Iovine ha poi spiegato il rito della 'pungitura', con la quale entrò a far parte del clan dei Casalesi nel 1985 ."Ho iniziato a far parte dei Casalesi grazie ad un’amicizia con Bardellino avvenuta tra il 1984 e il 1985. Poi ho seguito la fase di scissione con Bardellino e ho seguito il clan fino al mio arresto. Entrai nei Casalesi - ha raccontato appena ventenne". Il rito della pungitura avvenne nello stesso giorno in cui si verificò l’aggressione e l’omicidio di Ciro Nuvoletta a Marano di Napoli. Secondo quanto raccontato da “’O ninno” il rito era una cosa "alquanto particolare. Non ricordo la formula che mi dissero di recitare, ma ci fu una pungitura sul dito e alcune macchie di sangue furono versate su un santino. Mi chiesero di dire che non avrei fatto cose contro il clan tradendolo". A questa cerimonia erano presenti Antonio Bardellino e Vincenzo De Falco.

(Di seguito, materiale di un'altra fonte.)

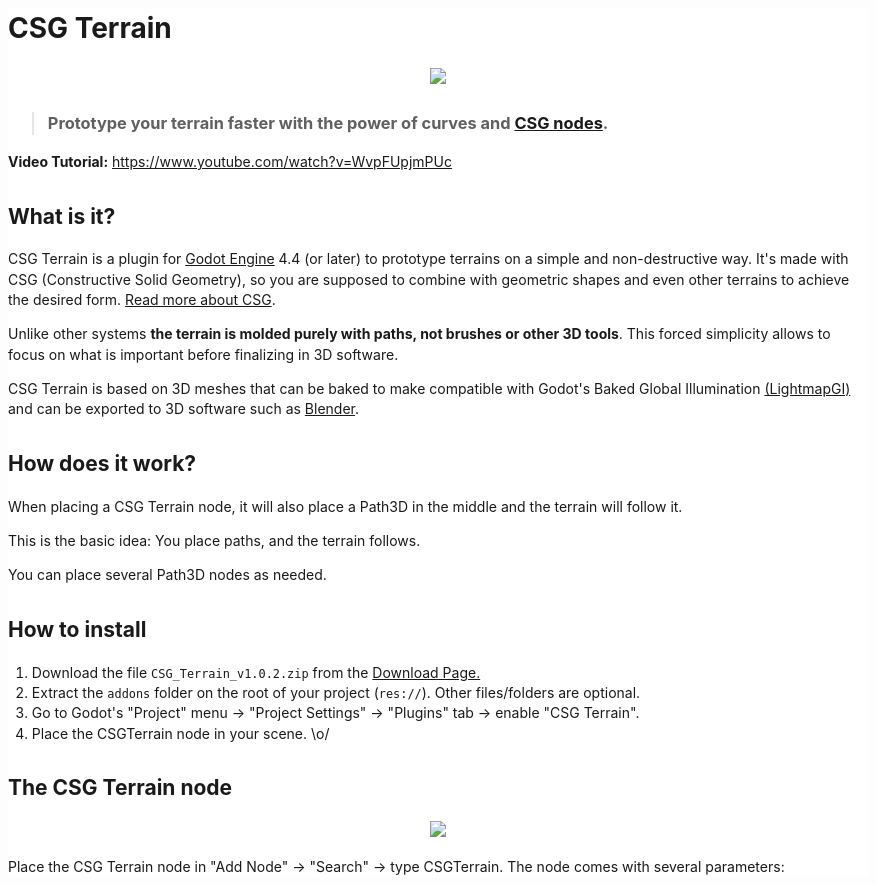 # CSG Terrain
<p align="center" width="100%">
  <img width="501px" src="https://github.com/user-attachments/assets/dca0127c-8349-41f5-9dcc-a66836708446"
</p>

> ### Prototype your terrain faster with the power of curves and [CSG nodes](https://docs.godotengine.org/en/stable/tutorials/3d/csg_tools.html).

**Video Tutorial:** https://www.youtube.com/watch?v=WvpFUpjmPUc


## What is it?
CSG Terrain is a plugin for [Godot Engine](https://godotengine.org/) 4.4 (or later) to prototype terrains on a simple and non-destructive way. It's made with CSG (Constructive Solid Geometry), so you are supposed to combine with geometric shapes and even other terrains to achieve the desired form. [Read more about CSG](https://docs.godotengine.org/en/stable/tutorials/3d/csg_tools.html).

Unlike other systems **the terrain is molded purely with paths, not brushes or other 3D tools**. This forced simplicity allows to focus on what is important before finalizing in 3D software.

CSG Terrain is based on 3D meshes that can be baked to make compatible with Godot's Baked Global Illumination [(LightmapGI)](https://docs.godotengine.org/en/stable/tutorials/3d/global_illumination/using_lightmap_gi.html) and can be exported to 3D software such as [Blender](https://www.blender.org/).


## How does it work?
When placing a CSG Terrain node, it will also place a Path3D in the middle and the terrain will follow it.

This is the basic idea: You place paths, and the terrain follows.

You can place several Path3D nodes as needed.


## How to install
1) Download the file `CSG_Terrain_v1.0.2.zip` from the [Download Page.](https://github.com/SpockBauru/CSG_Terrain/releases)
2) Extract the `addons` folder on the root of your project (`res://`). Other files/folders are optional.
3) Go to Godot's "Project" menu -> "Project Settings" -> "Plugins" tab -> enable "CSG Terrain".
4) Place the CSGTerrain node in your scene. \o/


## The CSG Terrain node
<p align="center" width="100%">
  <img width="600px" src="https://github.com/user-attachments/assets/2bd96e3e-2f21-4f41-a8ce-556c311f94e7"
</p>


Place the CSG Terrain node in "Add Node" -> "Search" -> type CSGTerrain. The node comes with several parameters:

Poi la confessione: "Ho commesso tanti omicidi, non li ricordo tutti", ha detto rispondendo alle domande del pm Antonello Ardituro. Iovine ha provato a fare il conto delle persone da lui uccise, ma non è stato in grado di ricordarle tutte. Il pentito si è soffermato in particolare sul primo omicidio al quale prese parte, quello di Ciro Nuvoletta, fratello del boss di Marano (Napoli) Aniello.
L’omicidio, ha spiegato Iovine, rientrava nello scontro tra i mafiosi corleonesi, alleati dei Nuvoletta, e il gruppo dei casalesi. I siciliani avrebbero voluto che Antonio Bardellino uccidesse Tommaso Buscetta, ma Bardellino si rifiuto’: per questo motivo, ha aggiunto Iovine, egli stesso fu poi assassinato in Brasile.
"Ogni mese entravano nella cassa del clan dei Casalesi 350-400mila euro". "Ogni mese disponevo di oltre 100mila euro per la latitanza oltre allo stipendio ha spiegato Iovine aiutavo la mia famiglia, chi mi aiutava. avevo bisogno di parecchie persone, sono stati tantissimi a mia disposizione nel corso degli anni.
Per gli stipendi a chi mi aiutava venivano pagati 30-40mila euro mentre gli altri 60mila erano in cassa". L’ex Primula rossa dei Casalesi ha spiegato che aiutava le famiglie degli affiliati detenuti, soprattutto chi era in regime di 41-bis aveva un compenso maggiore. “Dopo la sentenza Spartacus ci sono stati dei problemi. Ognuno pensava un po’ a se stesso”, ha raccontato Iovine spiegando come il clan da allora subì una vera e propria frammentazione.